アマゾンが創業されたのは1995年ですが、最初の10年間ぐらいは、「みんなで一生懸命頑張るぞ!」という気合いでなんとかなりました。しかしアメリカの本社だけで社員数が5000人を超えるようになると、気合いだけで動いた世界が、もう動かなくなってきたのです。

 OLPができたのは2006年~2007年です。とはいえ、それ以前も行動指針は存在していて、「コアバリュー」と「コアコンピテンシー」というものがありました。

 コアバリューはアマゾンの社員たちが持っていなければならない価値観であり、全部で7項目。その中には、Customer Obsession(顧客へのこだわり)やFrugality(質素倹約)など、現在のOLPにある項目と同じものもありました。しかしOLPのように評価がコアバリューに基づいて行われたり、日常の仕事の進め方に染みこんだりしていたかといえば、ノーです。

 もう1つのコアコンピテンシーは、「アマゾンのリーダーはこういう行動をとります」という、リーダーの指針です。その中には現在のOLPの項目であるDeliver Results(結果を出す)もありました。ほかには、かつてOLPの中にあり、今はもうなくなってしまったVocally Self Critical(間違いを認める)という項目もありました。

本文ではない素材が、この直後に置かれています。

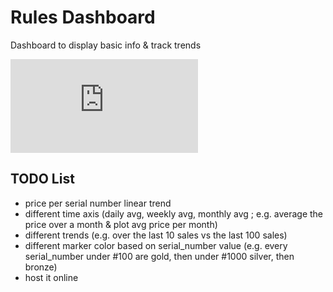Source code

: # Rules Dashboard

Dashboard to display basic info &amp; track trends

![Zinee Platine](https://github.com/clemsg/rules_dashboard/blob/master/dashboards/common/1/zinee.html)


## TODO List

- price per serial number linear trend
- different time axis (daily avg, weekly avg, monthly avg ; e.g. average the price over a month & plot avg price per month)
- different trends (e.g. over the last 10 sales vs the last 100 sales)
- different marker color based on serial_number value (e.g. every serial_number under #100 are gold, then under #1000 silver, then bronze)
- host it online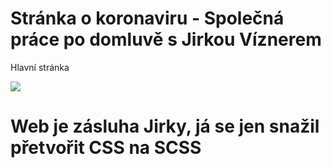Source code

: # Stránka o koronaviru - Společná práce po domluvě s Jirkou Víznerem
Hlavní stránka

![](side1.jpg)

# Web je zásluha Jirky, já se jen snažil přetvořit CSS na SCSS
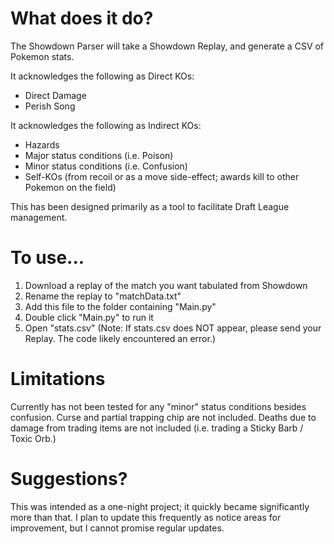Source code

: # What does it do?
The Showdown Parser will take a Showdown Replay, and generate a CSV of Pokemon stats.

It acknowledges the following as Direct KOs:
- Direct Damage
- Perish Song

It acknowledges the following as Indirect KOs:
- Hazards
- Major status conditions (i.e. Poison)
- Minor status conditions (i.e. Confusion)
- Self-KOs (from recoil or as a move side-effect; awards kill to other Pokemon on the field)

This has been designed primarily as a tool to facilitate Draft League management.

# To use...
  1. Download a replay of the match you want tabulated from Showdown
  2. Rename the replay to "matchData.txt"
  3. Add this file to the folder containing "Main.py"
  4. Double click "Main.py" to run it
  5. Open "stats.csv"
  (Note: If stats.csv does NOT appear, please send your Replay.  The code likely encountered an error.)

# Limitations
  Currently has not been tested for any "minor" status conditions besides confusion.
  Curse and partial trapping chip are not included.
  Deaths due to damage from trading items are not included (i.e. trading a Sticky Barb / Toxic Orb.)
  
# Suggestions?
This was intended as a one-night project; it quickly became significantly more than that.  I plan to update this frequently as notice areas for improvement, but I cannot promise regular updates.
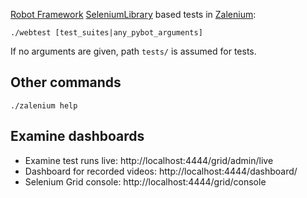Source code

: [Robot Framework](https://github.com/robotframework/robotframework) [SeleniumLibrary](https://github.com/robotframework/SeleniumLibrary) based tests in [Zalenium](https://github.com/zalando/zalenium):

    ./webtest [test_suites|any_pybot_arguments]

If no arguments are given, path `tests/` is assumed for tests.

## Other commands

    ./zalenium help

## Examine dashboards

* Examine test runs live: http://localhost:4444/grid/admin/live
* Dashboard for recorded videos: http://localhost:4444/dashboard/
* Selenium Grid console: http://localhost:4444/grid/console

しかしこの項目は、現在Earn Trust(人々から信頼を得る)というOLPの項目の中に吸収されました。

 このように、アマゾンにも最初からOLPがあったわけではなく、それまであった行動指針を踏襲し、練り直し、あとになってつくられたものなのです。

なぜOLPがつくられたのか

 コアコンピテンシーとコアバリューは同じような方向を向いているので、この2つを合体させてつくりあげたのがOLPです。

 最初はLeadership Principles だったのですが、何年後かにOurがくっついて、OLPという呼び方になりました。

 なぜこれがつくられたかというと、アマゾンが急激に成長するに従い、より明確な行動規範を定める必要があったからです。

 アマゾンのたどってきた道を振り返ると、ターニングポイントがいくつかあります。おそらくいちばん初めは黒字化したころ。創業以来ずっと赤字が続いていたのが2003年ごろに黒字化し、その後急激に大きくなり、全世界での売上が1兆円を超えます。そのころからいろいろな問題が山積みになってきました。